# VBA of Excel is the same as VBA of Access?



## WESTERNWALL (Jul 16, 2012)

Hi

A a point of interest, what is the difference between VBA for Excel and VBA for Access, if any?  That is to say, if I want to learn VBA for Excel now and at a later stage I decide to get into Access, is it a completely different ballgame learning VBA for Access?

Thanks


----------



## texasalynn (Jul 16, 2012)

the basics are the same, but will of course have some differences for the two applications.  Join a forum and read through questions that are VBA related is a great way to learn and gather knowledge.  There are several great books for sell on MrExcel site.


----------



## Joe4 (Jul 16, 2012)

As Lynn pointed out, there really are a lot of similiarities (learning one will definitely help you with the other).  But they are not the same.  Dealing with spreadsheets and dealing with databases are a bit different.  Certain functions are available in one and not the other (though many functions are basically the same).  And the syntax of some things is sometimes slightly different.

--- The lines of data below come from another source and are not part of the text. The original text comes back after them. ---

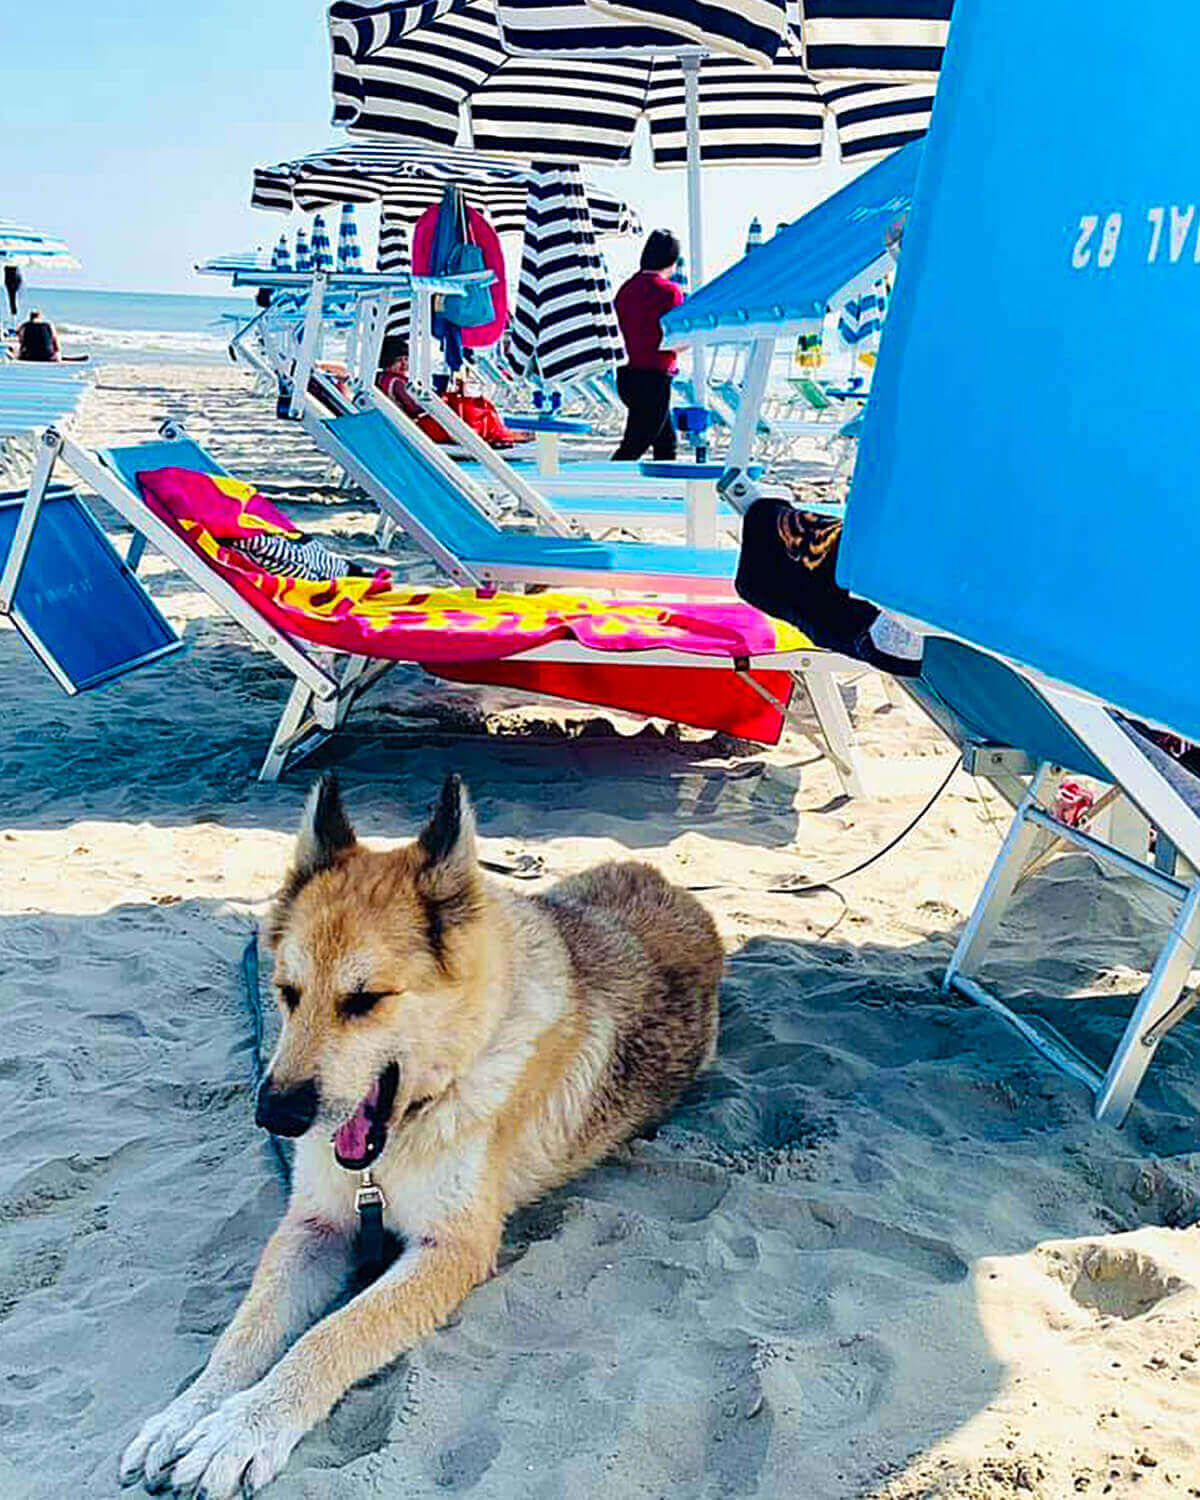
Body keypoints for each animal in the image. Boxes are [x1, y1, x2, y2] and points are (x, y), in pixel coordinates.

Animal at [119, 780, 723, 1494]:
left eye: (365, 1000)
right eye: (287, 993)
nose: (274, 1116)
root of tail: (665, 881)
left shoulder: (451, 1251)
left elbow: (332, 1335)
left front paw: (245, 1426)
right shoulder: (313, 1226)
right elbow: (246, 1331)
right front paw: (188, 1411)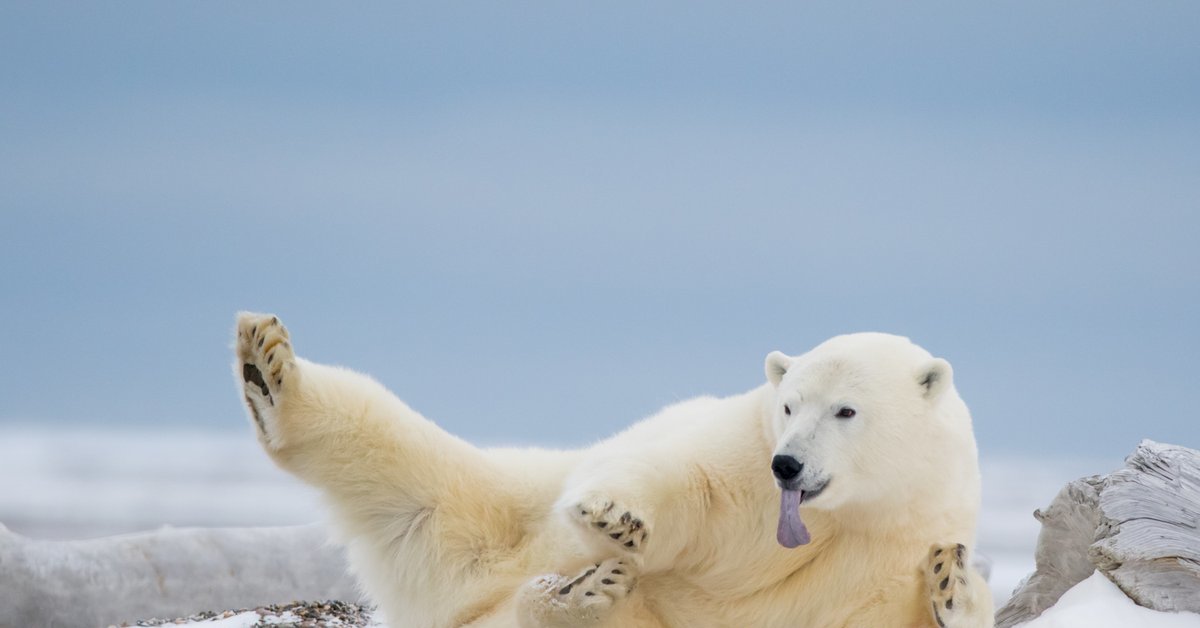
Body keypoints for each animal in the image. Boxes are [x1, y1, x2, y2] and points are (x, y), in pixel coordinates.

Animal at [234, 314, 993, 628]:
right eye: (787, 404)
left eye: (845, 410)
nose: (788, 465)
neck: (847, 518)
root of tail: (459, 605)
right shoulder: (742, 452)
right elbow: (696, 485)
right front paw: (614, 517)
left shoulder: (890, 547)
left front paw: (954, 582)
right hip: (503, 506)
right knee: (410, 469)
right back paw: (268, 369)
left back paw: (579, 595)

However, if you learn Excel VBA, then you will have a huge leg up and learning Access VBA won't be bad at all.


----------



## RoryA (Jul 16, 2012)

VBA itself is the same in both but the Object Models involved are very different since the programs are very different.


----------



## WESTERNWALL (Jul 16, 2012)

RoryA said:


> VBA itself is the same in both but the Object Models involved are very different since the programs are very different.



Thanks a lot for your replies and explanations.  Much appreciated.


----------



## mumzee (Jul 22, 2012)

RoryA said:


> VBA itself is the same in both but the Object Models involved are very different since the programs are very different.



In a position of having to define the differences between Excel and Access.  Saying one is a spreadsheet program and the other is a database program does not seem to be cutting it.  

  Could someone please give me some help on this in a way that persons with limited computer knowledge can understand...   Thanks


----------



## Domski (Jul 23, 2012)

Excel: http://en.wikipedia.org/wiki/Spreadsheet
Access: http://en.wikipedia.org/wiki/Relational_database

Dom


----------